Aren Ewing, Shane Brubaker, Aravind Somanchi, George Rudenko, Esther Yu, Nina Reyes, Karen Espina, Leon Xing, Riyaz Bhat Arthur Grossman and Scott Franklin

Solazyme Inc., USA

Posters-Accepted Abstracts: J Data Mining Genomics Proteomics

Abstract:

The taxonomy of the microalgae genus Prototheca has changed very little in the last 100 years. Originally named and classified using morphological techniques, Next-generation sequencing methods (NGS) have much to contribute to a more precise elucidation of the structure of this genus. We utilized NGS to sequence the whole genomes of 20 Prototheca species and performed de novo assemblies for all 20 genomes. We used these genomic assemblies to determine robust phylogenetic relationships between Prototheca species. Phylogenetic trees constructed using 16s and 23s plastid rRNA encoding sequences form paraphyletic groups suggesting the original strain classification and naming of some species may not hold true based on newer sequence-based methodologies. Whole plastid sequences were extracted from the genome assemblies for comparison to each other for gene content and level of conservation. Conserved genes were analyzed and additional phylogenetic trees were created to further analyze the phylogenetic relationships between the different species. Chlorella protothecoides was used as an out group throughout this study and has a functional photosynthetic plastid while the other Prototheca have lost their photosynthetic capacity. We constructed a conserved set of genes within the plastids of Prototheca that can be used for phylogenetic comparisons and potential observation of the transfer of genes from the plastid to the nuclear genome.
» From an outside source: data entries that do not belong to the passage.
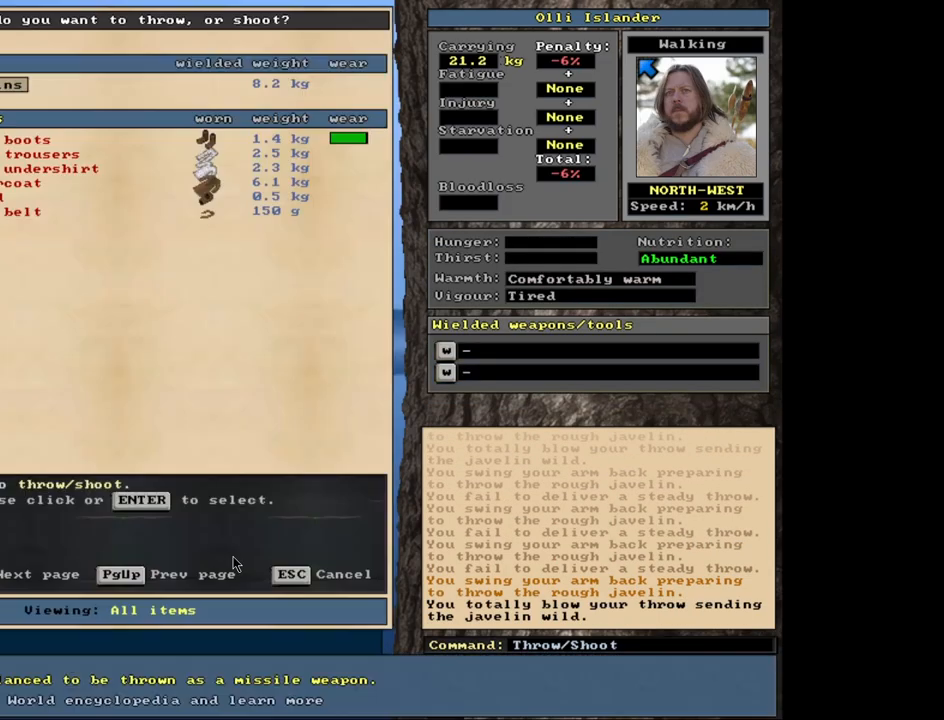
{"keys": [], "mouse": [], "events": [[100, "t", "up"]]}
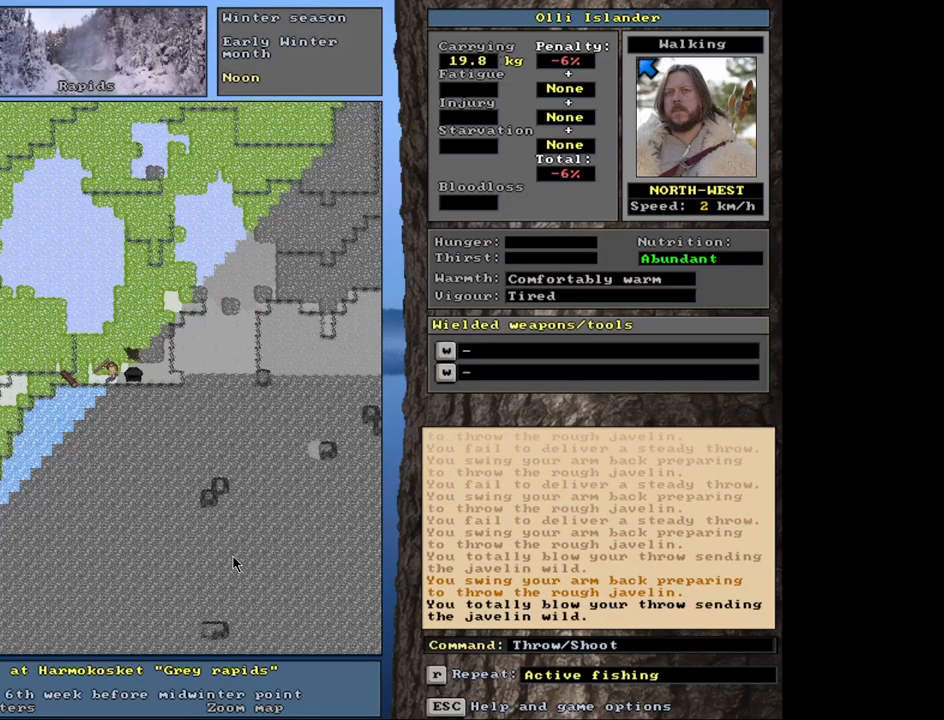
{"keys": [], "mouse": [], "events": [[100, "t", "down"], [183, "t", "up"]]}
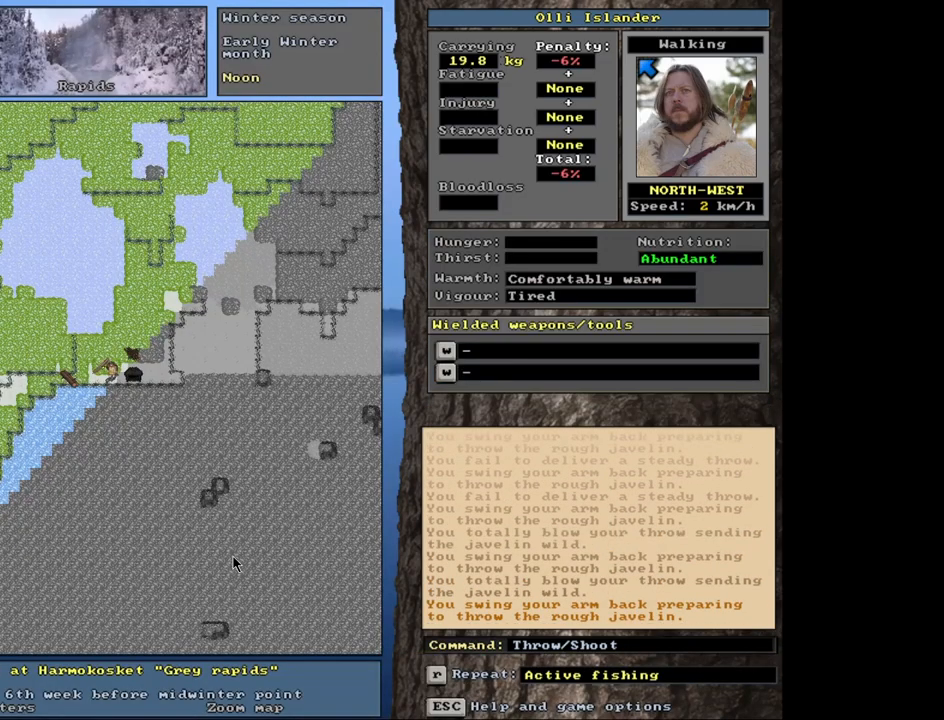
{"keys": [], "mouse": [], "events": [[183, "t", "down"], [283, "t", "up"]]}
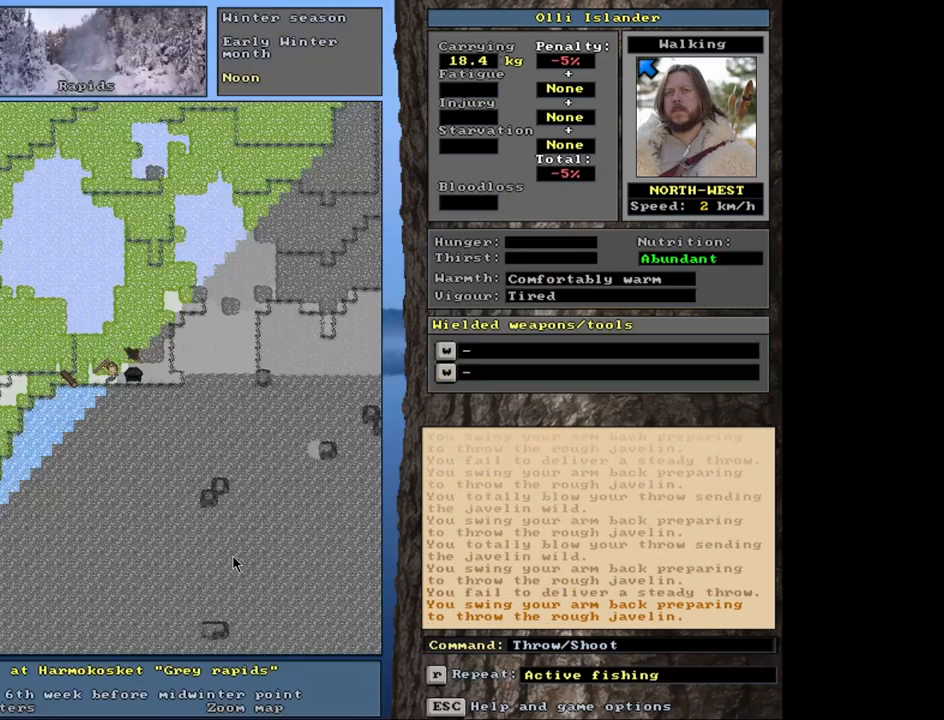
{"keys": [], "mouse": [], "events": [[250, "t", "down"], [333, "t", "up"]]}
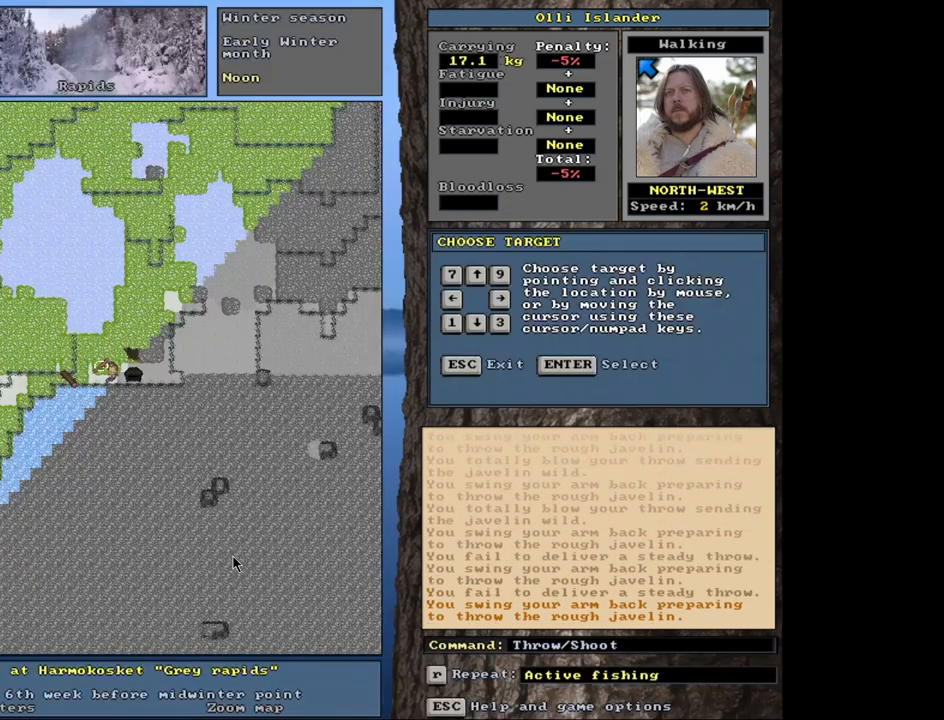
{"keys": [], "mouse": [], "events": [[300, "t", "down"], [400, "t", "up"]]}
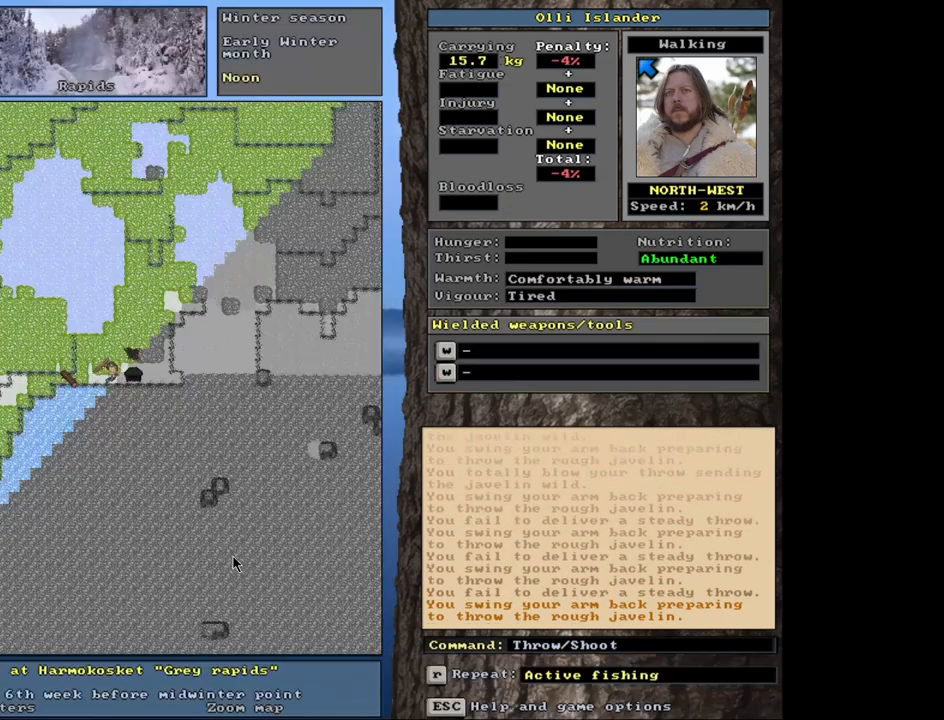
{"keys": [], "mouse": [], "events": [[383, "t", "down"], [467, "t", "up"]]}
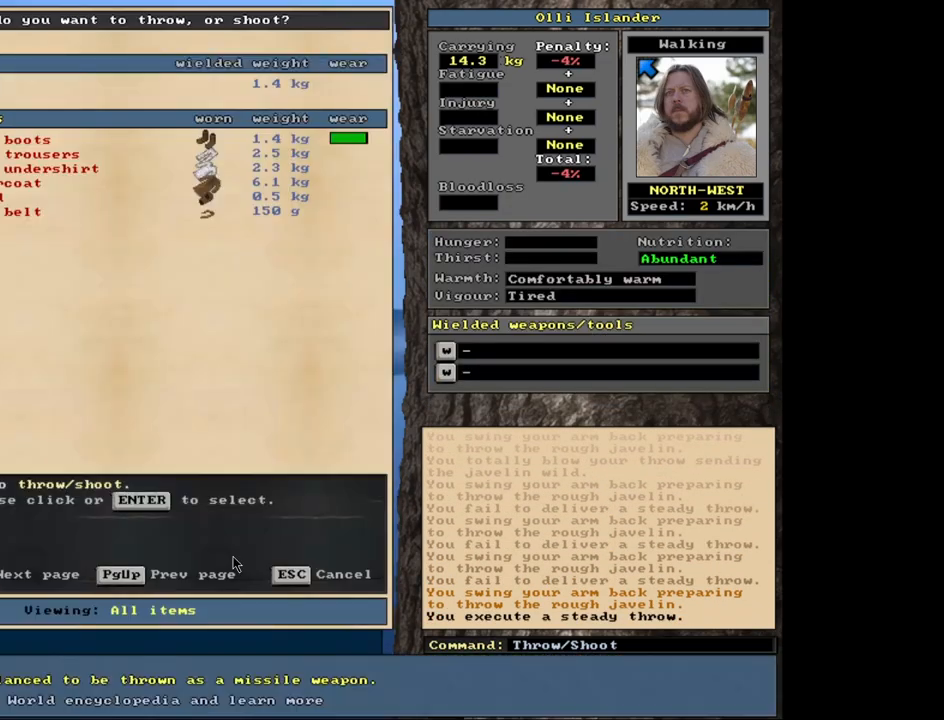
{"keys": ["t"], "mouse": [], "events": [[450, "t", "down"]]}
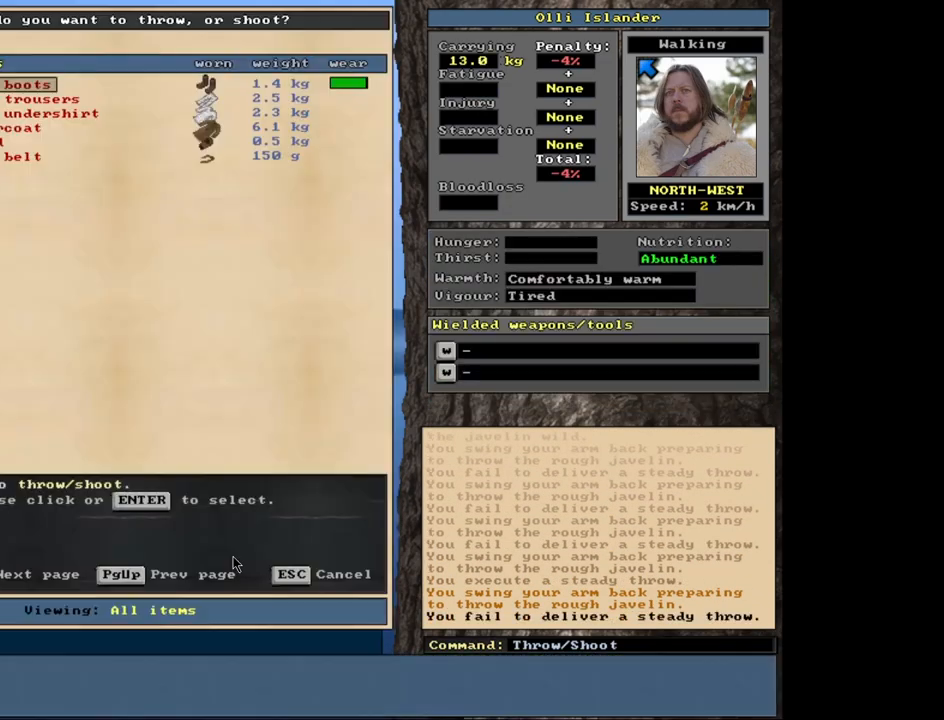
{"keys": [], "mouse": [], "events": [[67, "t", "up"]]}
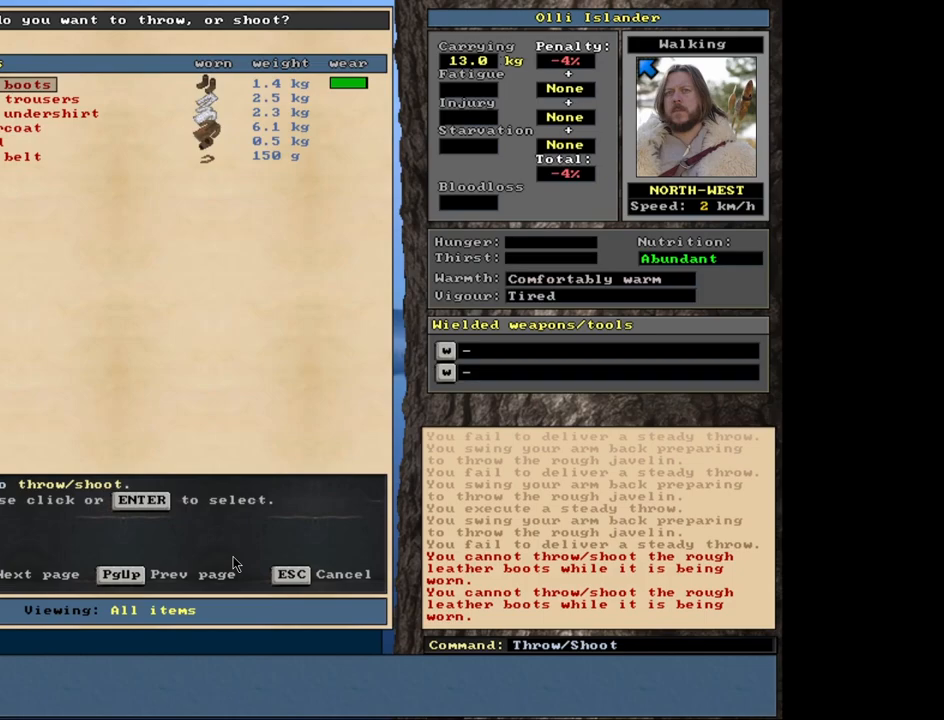
{"keys": [], "mouse": [], "events": [[367, "escape", "down"], [450, "escape", "up"]]}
This work provides a rich resource for studying the transition from photosynthetic to heterotrophic plastids, and provides insight into the power of NGS for refining phylogenetic relationships.

Biography :

Aren Ewing currently works at Solazyme Inc. as a Bioinformatics Scientist in the areas of phylogenetics, genome curation, and transcriptome analysis. He has previously worked at the Joint Genome Institute and Roche Pharmaceuticals as a Bioinformatician. He has a Master’s degree from the University of Hawaii – Manoa, and a B.S. from UC Davis in Biochemistry and Molecular Biology.